What does ‘hew’ mean?

Reading time: Less than 1 minute

Increase your vocabulary and you’ll make your writing much more precise. That’s why I provide a word of the week. Today’s word: hew….

I learned the verb “to hew” when I was in grade school — as a result of the country I was born into. In my early childhood, Canadians were often described as, “hewers of wood and drawers of water,” a dramatic phrasing that appealed to my young ears.

The word hew means to cut wood with blows of an axe or other heavy cutting instrument.

Originally, the expression was a biblical term (Joshua 9:21) but it also refers to my country’s reliance on natural resources such as lumber, mining, oil and fisheries. The phrase was first used in a political context in 1879 by then-Minister of Finance Leonard Tilley. He said, “The time has arrived when we are to decide whether we will be simply hewers of wood and drawers of water…or will rise to the position, which, I believe Providence has destined us to occupy.”

I encountered the word hew again, when reading the novel The Water Cure by Sophie Mackintosh.
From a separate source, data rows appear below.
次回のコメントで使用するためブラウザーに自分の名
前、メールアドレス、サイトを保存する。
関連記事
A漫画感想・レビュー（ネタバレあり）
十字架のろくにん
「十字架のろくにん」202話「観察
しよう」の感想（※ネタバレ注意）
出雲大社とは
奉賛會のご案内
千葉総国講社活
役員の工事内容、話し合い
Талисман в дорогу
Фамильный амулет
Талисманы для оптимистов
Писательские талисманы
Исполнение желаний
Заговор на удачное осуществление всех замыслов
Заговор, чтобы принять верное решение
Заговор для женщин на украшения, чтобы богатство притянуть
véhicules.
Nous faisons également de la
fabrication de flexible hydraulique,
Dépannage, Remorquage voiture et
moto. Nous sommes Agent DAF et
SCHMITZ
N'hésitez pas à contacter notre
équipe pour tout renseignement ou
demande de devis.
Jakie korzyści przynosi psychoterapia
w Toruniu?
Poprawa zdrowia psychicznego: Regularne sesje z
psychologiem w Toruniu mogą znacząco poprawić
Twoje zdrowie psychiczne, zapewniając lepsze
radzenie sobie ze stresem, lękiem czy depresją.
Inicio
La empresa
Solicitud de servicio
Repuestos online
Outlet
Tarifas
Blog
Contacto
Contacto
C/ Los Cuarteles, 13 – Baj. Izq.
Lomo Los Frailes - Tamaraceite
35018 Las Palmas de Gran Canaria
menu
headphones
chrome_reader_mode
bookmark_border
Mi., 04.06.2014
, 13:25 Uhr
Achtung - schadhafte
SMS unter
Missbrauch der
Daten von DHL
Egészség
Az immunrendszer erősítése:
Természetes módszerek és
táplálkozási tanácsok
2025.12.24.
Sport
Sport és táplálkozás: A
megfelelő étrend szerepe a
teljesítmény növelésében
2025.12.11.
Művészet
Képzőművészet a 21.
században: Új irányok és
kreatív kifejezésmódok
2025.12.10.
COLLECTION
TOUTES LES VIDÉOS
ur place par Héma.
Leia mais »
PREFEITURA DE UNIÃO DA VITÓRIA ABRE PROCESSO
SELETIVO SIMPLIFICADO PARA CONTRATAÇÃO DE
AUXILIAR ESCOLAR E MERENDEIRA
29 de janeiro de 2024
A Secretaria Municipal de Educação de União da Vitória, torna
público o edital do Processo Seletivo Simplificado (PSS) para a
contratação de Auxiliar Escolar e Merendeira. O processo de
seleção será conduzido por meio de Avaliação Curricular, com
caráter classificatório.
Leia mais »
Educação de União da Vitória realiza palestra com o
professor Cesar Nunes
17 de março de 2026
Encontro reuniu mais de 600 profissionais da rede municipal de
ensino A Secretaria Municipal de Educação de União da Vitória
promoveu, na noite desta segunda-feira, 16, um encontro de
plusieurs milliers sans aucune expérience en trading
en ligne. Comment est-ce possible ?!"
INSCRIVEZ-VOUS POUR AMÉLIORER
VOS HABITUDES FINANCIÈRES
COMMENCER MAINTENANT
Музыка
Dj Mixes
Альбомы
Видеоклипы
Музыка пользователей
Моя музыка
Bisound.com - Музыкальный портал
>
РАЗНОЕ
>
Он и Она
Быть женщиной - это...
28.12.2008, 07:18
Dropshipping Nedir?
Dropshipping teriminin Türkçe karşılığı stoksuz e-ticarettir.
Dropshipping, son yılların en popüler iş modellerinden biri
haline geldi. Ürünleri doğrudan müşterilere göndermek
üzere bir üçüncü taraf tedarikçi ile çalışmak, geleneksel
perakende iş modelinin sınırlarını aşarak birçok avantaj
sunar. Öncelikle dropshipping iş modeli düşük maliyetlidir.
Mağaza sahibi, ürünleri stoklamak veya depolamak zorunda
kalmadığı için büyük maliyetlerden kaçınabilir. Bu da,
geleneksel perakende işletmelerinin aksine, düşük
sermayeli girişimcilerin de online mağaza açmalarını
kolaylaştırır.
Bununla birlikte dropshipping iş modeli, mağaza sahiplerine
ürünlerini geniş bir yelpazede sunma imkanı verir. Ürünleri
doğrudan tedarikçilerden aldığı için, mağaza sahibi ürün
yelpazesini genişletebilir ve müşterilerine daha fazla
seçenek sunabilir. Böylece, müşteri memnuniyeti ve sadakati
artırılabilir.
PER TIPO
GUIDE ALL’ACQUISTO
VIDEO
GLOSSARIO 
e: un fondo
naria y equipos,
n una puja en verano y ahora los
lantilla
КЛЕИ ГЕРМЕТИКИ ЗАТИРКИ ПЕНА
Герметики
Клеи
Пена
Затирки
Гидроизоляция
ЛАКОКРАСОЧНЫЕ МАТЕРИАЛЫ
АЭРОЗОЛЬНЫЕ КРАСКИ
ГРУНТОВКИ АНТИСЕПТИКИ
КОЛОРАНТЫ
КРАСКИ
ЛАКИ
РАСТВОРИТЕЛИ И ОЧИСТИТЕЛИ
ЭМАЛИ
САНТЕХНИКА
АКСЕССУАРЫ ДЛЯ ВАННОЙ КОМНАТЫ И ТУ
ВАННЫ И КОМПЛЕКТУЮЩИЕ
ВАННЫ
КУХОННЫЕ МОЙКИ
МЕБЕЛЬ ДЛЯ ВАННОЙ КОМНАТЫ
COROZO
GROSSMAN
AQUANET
Here is how Mackintosh used it:

Our world is made up of hum air over rough sea, riptides theoretical and deadly, birds that hew and blue sky with their ominous bodies.

Interestingly, Mackintosh used the word metaphorically, referring to the way in which the sharp wings of the birds appear to “cut” the sky. Hew can also be used metaphorically, in the sense of conforming or adhering to something. For example, one might say that a particular group is trying to hew to the line. How does this relate to cutting or logging?  The “hew line” is a line marked along the length of a log showing where to chop in order to shape a beam. “Hewing to the line,” is cutting along the mark-adhering to it-until the side of the log is squared.

The origin of the word is Old English heawan meaning “to chop, hack, gash, strike with a cutting weapon or tool.”

An earlier version of this post first appeared on my blog on June 5/19.